::: INFORMATION SUPPLIED :::
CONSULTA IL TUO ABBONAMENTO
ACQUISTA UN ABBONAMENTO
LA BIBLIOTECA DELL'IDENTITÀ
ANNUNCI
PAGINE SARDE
:::
- _AIM OF THE TASK_: Give back, word for word, only the lines from the one containing "LA BIBLIOTECA DELL'IDENTITÀ" through the closing line of the entries.

- _RESULT OF THE TASK_:
LA BIBLIOTECA DELL'IDENTITÀ
ANNUNCI
PAGINE SARDE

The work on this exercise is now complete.